Connective Tissue Massage, also known as Myofascial Release, is a form of massage that is aimed at releasing Myofascial (connective tissue) restrictions in the body. This treatment has been known to relieve chronic tension, improve posture, increase the body’s range of motion and improve the overall health of a person’s body and mind. The techniques of Connective Tissue Massage can be delivered in a targeted way by a professional practitioner, or can be used by any person wishing to perform a general purpose massage.
Since it is interconnected web encompassing the whole body, fascia may be the root of a variety of health problems. Tension the fascia of one part of the body spreads over time to other parts of the body. Connective Tissue Massage aims to release this tension in the fascia and thus generate improvements across a person’s whole body.
Connective tissue massage techniques have developed over a number of years. The term Connective Tissue Massage was used by German physiotherapist, Elizabeth Dicke, in the the 1920s. She had a medical condition whereby her legs were prone to coldness and the development of gangrene.
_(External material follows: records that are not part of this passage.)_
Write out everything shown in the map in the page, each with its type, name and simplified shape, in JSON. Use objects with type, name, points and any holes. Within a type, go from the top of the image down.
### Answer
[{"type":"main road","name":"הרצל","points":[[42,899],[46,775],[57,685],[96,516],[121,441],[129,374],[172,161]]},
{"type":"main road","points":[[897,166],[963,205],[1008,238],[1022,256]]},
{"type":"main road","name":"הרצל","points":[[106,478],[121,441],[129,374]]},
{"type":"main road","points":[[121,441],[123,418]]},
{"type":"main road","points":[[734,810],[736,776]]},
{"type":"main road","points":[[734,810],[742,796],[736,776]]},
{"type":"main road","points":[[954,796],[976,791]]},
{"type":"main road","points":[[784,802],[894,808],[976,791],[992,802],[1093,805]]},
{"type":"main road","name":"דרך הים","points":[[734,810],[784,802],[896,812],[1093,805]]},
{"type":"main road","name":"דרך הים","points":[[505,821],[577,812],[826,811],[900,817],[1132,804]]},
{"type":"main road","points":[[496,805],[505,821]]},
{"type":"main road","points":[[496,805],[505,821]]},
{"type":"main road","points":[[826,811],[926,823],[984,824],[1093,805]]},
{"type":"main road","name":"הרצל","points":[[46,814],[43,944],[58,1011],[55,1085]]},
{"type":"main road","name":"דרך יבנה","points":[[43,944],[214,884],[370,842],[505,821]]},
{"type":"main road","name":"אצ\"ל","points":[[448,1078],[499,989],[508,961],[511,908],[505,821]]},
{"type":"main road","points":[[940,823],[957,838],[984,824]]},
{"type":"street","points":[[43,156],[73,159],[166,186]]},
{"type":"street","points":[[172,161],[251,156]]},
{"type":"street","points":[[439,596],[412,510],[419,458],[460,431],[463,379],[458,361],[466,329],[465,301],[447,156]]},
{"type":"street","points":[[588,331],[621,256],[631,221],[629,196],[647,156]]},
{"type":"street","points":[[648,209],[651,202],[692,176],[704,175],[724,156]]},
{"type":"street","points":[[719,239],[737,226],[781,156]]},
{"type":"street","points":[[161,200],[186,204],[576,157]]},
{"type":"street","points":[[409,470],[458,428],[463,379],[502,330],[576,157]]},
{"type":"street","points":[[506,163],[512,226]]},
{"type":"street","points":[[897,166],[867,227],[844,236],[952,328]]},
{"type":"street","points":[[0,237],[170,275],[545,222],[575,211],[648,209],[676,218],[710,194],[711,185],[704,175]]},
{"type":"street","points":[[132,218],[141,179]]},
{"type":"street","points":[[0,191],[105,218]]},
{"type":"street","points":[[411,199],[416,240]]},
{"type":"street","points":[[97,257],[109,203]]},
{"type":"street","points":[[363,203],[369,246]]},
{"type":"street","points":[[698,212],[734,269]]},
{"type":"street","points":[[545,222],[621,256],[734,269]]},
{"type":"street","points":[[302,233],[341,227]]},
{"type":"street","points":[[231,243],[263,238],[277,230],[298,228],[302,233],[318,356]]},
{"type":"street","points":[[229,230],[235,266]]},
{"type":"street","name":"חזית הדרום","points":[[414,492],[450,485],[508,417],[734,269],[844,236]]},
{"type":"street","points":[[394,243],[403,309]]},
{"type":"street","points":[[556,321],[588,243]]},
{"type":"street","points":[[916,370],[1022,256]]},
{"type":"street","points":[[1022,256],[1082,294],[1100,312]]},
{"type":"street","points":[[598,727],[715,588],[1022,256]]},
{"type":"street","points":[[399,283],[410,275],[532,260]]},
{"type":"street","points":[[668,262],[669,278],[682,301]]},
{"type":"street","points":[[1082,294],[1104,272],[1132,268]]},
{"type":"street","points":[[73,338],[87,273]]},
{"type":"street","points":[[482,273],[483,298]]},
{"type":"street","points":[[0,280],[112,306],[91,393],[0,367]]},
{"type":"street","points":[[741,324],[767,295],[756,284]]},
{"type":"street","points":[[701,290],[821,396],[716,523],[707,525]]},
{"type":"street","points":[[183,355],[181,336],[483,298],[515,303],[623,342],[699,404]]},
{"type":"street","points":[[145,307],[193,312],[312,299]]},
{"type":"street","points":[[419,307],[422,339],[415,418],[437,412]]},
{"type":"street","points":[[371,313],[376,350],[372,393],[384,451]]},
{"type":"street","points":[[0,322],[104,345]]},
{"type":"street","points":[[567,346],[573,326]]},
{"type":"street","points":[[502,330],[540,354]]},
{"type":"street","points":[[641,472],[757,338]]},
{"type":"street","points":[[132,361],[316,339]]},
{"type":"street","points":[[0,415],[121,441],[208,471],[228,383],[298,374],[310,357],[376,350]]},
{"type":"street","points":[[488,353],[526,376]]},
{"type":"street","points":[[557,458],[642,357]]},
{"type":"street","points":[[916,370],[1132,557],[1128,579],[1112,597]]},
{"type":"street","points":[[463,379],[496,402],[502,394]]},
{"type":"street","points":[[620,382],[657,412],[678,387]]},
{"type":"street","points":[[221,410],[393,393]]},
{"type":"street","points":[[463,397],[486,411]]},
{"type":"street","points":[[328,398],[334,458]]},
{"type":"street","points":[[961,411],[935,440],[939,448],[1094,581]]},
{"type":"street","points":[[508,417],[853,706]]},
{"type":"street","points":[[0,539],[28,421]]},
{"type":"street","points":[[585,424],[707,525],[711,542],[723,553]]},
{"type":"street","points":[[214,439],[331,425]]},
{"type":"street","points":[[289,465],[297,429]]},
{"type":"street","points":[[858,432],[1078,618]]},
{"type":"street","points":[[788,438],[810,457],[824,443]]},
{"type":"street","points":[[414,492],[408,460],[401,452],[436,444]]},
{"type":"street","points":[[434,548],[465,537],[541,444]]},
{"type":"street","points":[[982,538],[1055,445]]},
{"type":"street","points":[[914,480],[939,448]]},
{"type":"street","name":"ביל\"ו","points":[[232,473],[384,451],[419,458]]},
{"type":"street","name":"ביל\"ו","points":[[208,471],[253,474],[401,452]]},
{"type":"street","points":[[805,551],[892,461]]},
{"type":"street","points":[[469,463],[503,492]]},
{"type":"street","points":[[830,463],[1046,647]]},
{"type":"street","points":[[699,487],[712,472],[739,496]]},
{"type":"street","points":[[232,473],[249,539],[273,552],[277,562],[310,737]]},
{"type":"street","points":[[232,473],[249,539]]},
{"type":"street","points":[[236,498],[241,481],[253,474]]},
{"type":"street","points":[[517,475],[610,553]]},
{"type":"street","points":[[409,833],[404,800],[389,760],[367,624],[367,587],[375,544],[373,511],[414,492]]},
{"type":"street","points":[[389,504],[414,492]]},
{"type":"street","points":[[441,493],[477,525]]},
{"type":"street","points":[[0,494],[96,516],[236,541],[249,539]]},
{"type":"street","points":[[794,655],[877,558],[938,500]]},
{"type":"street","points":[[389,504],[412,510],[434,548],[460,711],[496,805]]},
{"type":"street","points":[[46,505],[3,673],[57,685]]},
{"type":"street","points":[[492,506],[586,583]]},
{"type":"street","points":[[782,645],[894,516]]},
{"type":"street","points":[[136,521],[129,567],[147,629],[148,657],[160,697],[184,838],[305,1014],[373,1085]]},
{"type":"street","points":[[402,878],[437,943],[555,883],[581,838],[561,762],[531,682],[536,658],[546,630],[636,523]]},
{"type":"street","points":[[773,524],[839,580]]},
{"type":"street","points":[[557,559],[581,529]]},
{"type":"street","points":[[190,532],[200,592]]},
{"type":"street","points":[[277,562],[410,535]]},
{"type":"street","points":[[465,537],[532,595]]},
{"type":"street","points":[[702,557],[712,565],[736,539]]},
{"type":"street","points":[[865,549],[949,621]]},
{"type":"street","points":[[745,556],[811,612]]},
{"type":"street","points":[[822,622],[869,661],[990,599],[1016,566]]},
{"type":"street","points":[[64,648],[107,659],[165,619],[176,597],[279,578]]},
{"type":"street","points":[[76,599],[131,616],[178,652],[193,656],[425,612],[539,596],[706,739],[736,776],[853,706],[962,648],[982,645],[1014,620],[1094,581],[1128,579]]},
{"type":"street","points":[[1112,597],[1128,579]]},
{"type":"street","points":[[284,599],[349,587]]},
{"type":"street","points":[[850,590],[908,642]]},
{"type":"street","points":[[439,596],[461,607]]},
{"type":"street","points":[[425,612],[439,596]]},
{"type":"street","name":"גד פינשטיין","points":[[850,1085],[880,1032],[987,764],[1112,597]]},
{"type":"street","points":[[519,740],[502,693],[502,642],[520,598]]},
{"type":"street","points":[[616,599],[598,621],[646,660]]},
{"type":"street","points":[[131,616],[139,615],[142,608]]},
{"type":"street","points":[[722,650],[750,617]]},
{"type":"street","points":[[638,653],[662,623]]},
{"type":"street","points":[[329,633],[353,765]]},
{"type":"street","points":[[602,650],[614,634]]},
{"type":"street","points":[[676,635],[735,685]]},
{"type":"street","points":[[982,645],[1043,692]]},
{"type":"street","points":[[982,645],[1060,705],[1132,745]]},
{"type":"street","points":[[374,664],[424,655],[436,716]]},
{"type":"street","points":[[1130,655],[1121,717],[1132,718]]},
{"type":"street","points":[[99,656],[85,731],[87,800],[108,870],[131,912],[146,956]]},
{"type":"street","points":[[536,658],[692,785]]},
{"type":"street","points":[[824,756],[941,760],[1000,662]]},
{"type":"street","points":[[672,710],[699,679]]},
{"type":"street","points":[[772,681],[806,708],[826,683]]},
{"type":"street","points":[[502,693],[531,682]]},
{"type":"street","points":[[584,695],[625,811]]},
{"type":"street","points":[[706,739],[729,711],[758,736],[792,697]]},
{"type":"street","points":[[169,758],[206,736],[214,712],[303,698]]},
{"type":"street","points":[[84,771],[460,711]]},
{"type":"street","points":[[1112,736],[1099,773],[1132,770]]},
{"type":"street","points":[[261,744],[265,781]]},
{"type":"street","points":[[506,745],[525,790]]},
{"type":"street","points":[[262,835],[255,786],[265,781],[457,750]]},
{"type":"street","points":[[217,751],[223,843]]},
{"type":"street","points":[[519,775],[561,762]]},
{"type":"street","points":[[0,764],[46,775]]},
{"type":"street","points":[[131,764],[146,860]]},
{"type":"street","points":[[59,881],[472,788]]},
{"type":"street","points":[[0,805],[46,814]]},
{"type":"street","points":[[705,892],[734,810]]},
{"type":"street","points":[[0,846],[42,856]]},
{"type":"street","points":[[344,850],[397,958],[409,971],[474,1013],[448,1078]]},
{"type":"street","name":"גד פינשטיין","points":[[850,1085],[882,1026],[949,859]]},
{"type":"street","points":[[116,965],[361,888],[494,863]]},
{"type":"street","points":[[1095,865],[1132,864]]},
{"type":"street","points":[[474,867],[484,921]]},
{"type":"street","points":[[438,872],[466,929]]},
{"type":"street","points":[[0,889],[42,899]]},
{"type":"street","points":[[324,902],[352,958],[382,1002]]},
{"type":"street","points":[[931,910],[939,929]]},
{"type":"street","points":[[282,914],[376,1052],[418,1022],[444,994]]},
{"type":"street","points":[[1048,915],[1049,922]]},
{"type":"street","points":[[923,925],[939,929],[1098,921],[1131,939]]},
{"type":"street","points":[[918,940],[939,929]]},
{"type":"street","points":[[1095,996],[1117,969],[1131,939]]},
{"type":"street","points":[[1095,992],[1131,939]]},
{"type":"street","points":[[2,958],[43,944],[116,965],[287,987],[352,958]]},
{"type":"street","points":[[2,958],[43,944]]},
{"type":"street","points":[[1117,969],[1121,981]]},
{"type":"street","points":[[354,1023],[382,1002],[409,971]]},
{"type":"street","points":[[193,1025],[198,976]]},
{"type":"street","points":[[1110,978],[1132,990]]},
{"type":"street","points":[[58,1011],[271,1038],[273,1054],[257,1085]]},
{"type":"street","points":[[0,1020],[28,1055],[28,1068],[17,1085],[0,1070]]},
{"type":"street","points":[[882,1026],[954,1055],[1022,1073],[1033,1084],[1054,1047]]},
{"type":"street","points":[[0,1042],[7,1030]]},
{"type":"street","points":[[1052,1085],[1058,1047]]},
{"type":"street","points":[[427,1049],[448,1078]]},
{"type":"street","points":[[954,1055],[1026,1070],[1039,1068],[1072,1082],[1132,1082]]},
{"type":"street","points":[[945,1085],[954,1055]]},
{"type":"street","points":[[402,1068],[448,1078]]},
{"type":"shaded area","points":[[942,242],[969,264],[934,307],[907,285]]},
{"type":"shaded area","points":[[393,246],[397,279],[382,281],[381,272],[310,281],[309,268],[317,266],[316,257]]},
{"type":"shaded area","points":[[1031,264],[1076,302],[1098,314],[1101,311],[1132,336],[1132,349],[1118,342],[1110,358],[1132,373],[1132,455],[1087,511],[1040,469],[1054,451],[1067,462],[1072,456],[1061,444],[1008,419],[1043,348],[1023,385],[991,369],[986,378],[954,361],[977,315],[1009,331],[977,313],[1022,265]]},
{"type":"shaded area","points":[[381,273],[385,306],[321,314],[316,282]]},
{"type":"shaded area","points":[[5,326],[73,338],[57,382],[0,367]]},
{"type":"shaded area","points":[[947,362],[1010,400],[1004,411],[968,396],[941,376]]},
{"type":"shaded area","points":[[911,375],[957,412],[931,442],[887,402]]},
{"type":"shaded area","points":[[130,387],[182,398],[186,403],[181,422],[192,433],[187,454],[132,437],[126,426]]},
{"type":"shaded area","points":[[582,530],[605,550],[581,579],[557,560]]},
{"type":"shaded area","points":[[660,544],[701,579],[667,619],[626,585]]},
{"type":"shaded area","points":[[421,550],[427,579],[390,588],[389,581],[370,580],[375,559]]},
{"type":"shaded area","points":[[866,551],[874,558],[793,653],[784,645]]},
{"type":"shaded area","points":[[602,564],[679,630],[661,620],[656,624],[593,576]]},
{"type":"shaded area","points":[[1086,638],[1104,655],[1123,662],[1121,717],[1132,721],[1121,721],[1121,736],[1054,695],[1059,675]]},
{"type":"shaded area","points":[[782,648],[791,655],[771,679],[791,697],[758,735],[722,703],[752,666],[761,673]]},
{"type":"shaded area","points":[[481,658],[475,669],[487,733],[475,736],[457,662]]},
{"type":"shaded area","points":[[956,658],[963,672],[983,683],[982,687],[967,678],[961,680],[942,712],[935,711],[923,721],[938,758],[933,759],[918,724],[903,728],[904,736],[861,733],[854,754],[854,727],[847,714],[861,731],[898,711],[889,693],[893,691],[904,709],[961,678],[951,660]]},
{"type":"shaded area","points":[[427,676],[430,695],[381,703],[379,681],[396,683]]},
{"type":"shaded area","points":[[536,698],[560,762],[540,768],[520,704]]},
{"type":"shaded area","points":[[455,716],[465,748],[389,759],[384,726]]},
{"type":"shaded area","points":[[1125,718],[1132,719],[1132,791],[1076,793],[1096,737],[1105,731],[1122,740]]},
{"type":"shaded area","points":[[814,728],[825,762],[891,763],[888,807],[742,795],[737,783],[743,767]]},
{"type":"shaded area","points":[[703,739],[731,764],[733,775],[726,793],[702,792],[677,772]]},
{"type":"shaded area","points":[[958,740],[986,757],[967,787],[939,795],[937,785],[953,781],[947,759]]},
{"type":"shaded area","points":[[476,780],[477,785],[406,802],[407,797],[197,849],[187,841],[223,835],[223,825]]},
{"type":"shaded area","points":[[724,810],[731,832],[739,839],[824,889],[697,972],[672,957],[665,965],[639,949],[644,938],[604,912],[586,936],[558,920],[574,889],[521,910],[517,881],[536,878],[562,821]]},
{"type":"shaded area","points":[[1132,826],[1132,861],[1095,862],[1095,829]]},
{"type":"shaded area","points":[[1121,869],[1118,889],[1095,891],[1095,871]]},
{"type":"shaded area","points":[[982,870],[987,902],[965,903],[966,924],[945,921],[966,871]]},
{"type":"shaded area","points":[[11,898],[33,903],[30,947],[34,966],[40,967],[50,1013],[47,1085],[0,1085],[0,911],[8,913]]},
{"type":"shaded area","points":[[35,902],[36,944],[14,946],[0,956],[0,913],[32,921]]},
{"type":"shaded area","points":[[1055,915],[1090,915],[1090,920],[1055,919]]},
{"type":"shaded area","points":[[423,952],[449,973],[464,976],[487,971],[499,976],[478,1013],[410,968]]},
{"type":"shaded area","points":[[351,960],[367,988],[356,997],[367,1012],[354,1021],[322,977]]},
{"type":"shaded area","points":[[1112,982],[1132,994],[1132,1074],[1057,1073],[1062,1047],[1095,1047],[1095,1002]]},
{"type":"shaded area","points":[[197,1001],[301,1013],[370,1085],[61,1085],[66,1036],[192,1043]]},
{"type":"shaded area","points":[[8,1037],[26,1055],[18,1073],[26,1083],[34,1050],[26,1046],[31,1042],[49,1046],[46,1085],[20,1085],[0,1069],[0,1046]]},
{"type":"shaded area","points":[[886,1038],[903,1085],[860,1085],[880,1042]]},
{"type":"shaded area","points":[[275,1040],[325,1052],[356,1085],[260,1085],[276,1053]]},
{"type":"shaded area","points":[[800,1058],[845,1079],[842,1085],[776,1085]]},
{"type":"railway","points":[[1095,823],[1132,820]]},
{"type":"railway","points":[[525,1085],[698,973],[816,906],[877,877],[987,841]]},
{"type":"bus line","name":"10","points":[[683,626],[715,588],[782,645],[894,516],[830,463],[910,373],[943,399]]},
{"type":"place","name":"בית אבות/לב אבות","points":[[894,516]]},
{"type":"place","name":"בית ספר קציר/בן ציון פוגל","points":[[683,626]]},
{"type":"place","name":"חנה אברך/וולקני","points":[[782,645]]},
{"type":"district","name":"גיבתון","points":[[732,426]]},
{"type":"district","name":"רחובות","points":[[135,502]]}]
Elizabeth Dicke noticed, while performing stretches of her lower back, that a feeling of warmth spread into her legs. Through progressive use of these stretches, the condition of her legs improved. This episode led Elizabeth Dicke to further develop an understanding of how connective tissue influences health.
The term Myofascial was introduced by Dr. Janet G. Travell in the 1940s. Later, in 1976, Travell would refer to Myofascial Trigger Points. The popular technique known as Rolfing is also related. This was introduce by Dr. Ida Rolf in the 1950s. Rolfing makes use of the Myofascial system in order to modify a person’s posture.
Connective tissue is present in the space between muscles and fibres, also forming a layer around blood vessels to protect them. Generally, this connective tissue can be thought of as a continuous elastic sheath providing structural support for the body’s organs and bones. Connective tissue, especially in some areas more than others, is delicate and may easily become damaged.
Connective Tissue Massage is targeted at increasing blood circulation to areas restricted by damaged tissue, so that scar tissue and knots may be broken down. Connective Tissue Massage also tries to get into the muscle tissue to treat deeper layers, help to heal areas of pain, tension and soreness, and improve general mobility and range of motion.
Preliminary techniques are used to prepare for the connective tissue massage. The practitioner will test the body for reaction to different pressures, determining where treatment is most required. Oils and lotions may not be used by a practitioner of Connective Tissue Massage, as the strokes are different than those used in ordinary massage.
The connective tissue massage therapist will devotethe majority of a session towards releasing tension stored in the deep tissue structures of the muscle and fascia, relying on deep, intense strokes. Sometimes a chronic knot, or adhesion, will be discovered by the practitioner. This indicates that the patient may need to make series changes to their lifestyle in order for the knot to be permanently eliminated. Although massage therapy may lessen the tension stored in the knot, the patient should ensure that he or she actively resists storing tension in that area of the body.
Connective Tissue Massage is popular with dancers and athletes as a natural means of enhancing performance. It may also help in the prevention, and rehabilitation from, many types of injuries.